Donnelly confirmed to reporters that this is the final expansion of the free GP card roll out by the Government. 

The chair of the IMO’s GP committee Dr Tadhg Crowley said today that the mve recognised the need to continue to invest in General Practice in Ireland.

He also said that the IMO welcomed the commencement of a wider strategic review into General Practice.

“GPs are working under significant pressure every day given the capacity problems within General Practice,” he said.

“The reality is that there is no quick fix for our capacity issues and while we welcome more training places being made available, more will need to be done to attract and retain doctors to the system.”

Donnelly said the government recognised that GPs are facing substantial demand and need extra space available to deal with that.

“Critically as well, we know GPs have said, quite rightly, they’re under pressure and they need extra capacity,” he said.

“There is a very substantial financial element to this measure for GPs.
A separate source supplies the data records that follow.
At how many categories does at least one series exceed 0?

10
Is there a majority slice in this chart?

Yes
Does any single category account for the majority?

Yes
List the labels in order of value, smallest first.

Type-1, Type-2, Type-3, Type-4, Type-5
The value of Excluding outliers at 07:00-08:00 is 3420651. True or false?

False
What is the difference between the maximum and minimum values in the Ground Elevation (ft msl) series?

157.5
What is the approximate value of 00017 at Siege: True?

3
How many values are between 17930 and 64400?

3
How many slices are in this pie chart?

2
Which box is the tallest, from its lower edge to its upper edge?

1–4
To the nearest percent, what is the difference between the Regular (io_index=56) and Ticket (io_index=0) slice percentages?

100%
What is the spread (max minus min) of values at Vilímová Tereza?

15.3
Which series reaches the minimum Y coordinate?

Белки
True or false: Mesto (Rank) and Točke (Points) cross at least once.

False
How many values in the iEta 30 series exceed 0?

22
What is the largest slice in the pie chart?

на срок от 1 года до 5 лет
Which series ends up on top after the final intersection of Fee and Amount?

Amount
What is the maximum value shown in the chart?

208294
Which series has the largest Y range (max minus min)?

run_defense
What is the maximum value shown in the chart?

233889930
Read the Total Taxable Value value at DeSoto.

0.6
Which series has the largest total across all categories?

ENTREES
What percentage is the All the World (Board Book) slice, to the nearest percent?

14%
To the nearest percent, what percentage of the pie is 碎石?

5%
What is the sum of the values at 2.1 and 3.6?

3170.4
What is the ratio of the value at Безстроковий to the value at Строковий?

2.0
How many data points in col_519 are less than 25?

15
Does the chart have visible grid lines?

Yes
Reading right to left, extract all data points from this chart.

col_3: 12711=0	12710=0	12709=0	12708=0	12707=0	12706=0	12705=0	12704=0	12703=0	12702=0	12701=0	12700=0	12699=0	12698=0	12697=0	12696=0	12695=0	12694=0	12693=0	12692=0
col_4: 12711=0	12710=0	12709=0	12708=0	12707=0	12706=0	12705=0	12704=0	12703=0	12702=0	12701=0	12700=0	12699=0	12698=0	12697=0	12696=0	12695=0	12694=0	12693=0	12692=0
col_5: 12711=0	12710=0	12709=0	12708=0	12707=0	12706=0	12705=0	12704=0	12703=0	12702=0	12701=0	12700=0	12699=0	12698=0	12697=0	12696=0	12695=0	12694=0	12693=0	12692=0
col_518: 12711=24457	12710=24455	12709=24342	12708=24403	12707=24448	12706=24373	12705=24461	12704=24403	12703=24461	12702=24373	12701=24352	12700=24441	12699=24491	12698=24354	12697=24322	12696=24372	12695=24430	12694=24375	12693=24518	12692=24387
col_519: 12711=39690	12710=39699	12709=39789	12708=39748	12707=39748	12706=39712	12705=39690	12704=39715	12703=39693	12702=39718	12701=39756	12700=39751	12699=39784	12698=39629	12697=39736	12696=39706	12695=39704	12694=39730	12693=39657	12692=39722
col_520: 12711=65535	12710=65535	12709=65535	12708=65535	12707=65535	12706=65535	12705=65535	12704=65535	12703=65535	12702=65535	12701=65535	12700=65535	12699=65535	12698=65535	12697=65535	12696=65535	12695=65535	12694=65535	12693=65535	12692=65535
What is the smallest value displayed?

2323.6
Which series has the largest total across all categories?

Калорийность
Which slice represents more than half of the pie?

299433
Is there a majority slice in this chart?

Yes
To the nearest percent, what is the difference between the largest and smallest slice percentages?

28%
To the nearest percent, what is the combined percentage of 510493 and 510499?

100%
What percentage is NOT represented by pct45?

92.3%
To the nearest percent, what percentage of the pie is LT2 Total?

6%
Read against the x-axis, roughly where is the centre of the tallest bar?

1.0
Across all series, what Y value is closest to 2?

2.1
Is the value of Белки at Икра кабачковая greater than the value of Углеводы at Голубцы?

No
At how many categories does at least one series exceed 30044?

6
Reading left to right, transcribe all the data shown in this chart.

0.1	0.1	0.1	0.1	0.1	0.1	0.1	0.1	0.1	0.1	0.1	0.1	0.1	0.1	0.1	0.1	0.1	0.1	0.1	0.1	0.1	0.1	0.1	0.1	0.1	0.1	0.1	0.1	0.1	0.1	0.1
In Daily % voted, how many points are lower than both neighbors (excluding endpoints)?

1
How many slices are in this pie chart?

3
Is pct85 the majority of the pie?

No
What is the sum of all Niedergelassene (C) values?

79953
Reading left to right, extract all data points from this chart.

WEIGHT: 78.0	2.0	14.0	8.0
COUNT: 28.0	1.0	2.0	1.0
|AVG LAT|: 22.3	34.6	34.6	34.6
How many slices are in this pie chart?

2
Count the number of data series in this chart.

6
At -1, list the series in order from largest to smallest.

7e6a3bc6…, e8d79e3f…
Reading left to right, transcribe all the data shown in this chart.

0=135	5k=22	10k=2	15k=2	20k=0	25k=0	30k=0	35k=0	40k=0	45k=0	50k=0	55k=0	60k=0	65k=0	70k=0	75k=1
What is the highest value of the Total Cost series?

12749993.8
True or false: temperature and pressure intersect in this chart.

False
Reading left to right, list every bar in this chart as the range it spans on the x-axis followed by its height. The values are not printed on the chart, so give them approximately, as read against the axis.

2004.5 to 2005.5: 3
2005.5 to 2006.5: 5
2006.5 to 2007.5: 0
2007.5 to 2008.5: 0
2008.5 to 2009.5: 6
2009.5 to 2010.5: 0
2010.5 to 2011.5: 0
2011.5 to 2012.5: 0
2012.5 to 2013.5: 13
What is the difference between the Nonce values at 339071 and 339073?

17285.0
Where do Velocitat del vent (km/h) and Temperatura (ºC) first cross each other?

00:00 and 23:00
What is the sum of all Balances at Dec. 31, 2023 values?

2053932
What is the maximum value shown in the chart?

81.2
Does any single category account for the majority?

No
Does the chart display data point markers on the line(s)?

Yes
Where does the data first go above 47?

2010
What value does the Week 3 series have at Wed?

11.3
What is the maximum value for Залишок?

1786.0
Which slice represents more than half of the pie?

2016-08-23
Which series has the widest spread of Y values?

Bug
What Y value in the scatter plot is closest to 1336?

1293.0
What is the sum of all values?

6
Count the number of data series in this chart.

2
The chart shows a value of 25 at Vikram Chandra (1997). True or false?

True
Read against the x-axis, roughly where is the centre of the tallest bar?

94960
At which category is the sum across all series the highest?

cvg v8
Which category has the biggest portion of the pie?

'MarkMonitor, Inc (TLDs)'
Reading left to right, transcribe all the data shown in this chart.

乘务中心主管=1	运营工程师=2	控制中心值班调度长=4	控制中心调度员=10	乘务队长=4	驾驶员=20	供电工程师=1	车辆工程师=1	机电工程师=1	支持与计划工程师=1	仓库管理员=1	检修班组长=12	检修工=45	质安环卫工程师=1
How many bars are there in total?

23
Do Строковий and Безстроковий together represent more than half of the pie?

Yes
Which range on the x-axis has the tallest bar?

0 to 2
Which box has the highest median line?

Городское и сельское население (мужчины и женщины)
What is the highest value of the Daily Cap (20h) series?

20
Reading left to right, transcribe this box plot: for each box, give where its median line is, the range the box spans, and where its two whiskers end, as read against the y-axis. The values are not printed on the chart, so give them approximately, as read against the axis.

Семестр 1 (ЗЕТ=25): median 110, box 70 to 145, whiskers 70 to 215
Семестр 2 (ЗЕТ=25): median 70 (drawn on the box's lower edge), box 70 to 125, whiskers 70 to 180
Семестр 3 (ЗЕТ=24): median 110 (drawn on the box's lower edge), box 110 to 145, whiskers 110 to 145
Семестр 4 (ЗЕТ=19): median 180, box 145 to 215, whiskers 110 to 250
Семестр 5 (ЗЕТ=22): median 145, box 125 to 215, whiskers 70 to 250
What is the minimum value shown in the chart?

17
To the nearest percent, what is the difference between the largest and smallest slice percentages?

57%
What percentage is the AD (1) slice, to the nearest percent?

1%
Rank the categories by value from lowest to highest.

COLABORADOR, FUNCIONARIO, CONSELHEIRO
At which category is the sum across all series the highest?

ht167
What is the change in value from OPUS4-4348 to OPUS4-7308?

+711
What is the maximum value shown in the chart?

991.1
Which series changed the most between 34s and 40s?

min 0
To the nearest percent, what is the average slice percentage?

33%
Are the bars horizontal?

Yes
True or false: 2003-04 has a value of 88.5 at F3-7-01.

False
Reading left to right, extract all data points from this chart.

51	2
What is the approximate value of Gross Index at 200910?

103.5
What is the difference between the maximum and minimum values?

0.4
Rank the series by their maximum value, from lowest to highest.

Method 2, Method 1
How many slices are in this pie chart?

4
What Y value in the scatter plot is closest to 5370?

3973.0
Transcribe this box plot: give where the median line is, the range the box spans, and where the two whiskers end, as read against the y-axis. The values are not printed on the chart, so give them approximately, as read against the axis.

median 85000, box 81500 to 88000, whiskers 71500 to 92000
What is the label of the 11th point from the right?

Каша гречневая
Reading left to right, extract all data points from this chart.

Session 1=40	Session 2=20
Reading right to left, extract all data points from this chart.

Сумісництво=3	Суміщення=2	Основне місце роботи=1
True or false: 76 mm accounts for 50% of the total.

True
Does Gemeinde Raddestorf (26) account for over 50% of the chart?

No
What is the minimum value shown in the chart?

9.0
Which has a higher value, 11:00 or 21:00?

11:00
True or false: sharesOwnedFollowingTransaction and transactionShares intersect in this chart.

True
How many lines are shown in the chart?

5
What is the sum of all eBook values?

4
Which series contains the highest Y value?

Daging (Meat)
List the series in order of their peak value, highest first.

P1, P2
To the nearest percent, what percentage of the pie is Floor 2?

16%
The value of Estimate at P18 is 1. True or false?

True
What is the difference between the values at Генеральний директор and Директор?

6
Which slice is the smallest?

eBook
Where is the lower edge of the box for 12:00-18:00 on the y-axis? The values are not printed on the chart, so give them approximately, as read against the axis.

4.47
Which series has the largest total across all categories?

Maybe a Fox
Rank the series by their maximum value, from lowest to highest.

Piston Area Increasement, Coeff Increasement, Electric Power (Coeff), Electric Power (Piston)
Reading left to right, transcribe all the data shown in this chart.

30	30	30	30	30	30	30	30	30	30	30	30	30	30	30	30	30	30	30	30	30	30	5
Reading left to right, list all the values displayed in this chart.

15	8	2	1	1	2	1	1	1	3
Increasing the fees that they are paid, but critically as well, increasing supports for them to hire more staff and to invest in their practices.

“We’ve been putting a lot of extra supports and services around them, like access to diagnostics – something that has gone down very well with GPs and their patients, they’re now central to chronic disease management.”

He added: “I am absolutely confident that this is a measure that works for patients, right across the country, and also it works for our fantastic general practitioners right across the country as well.”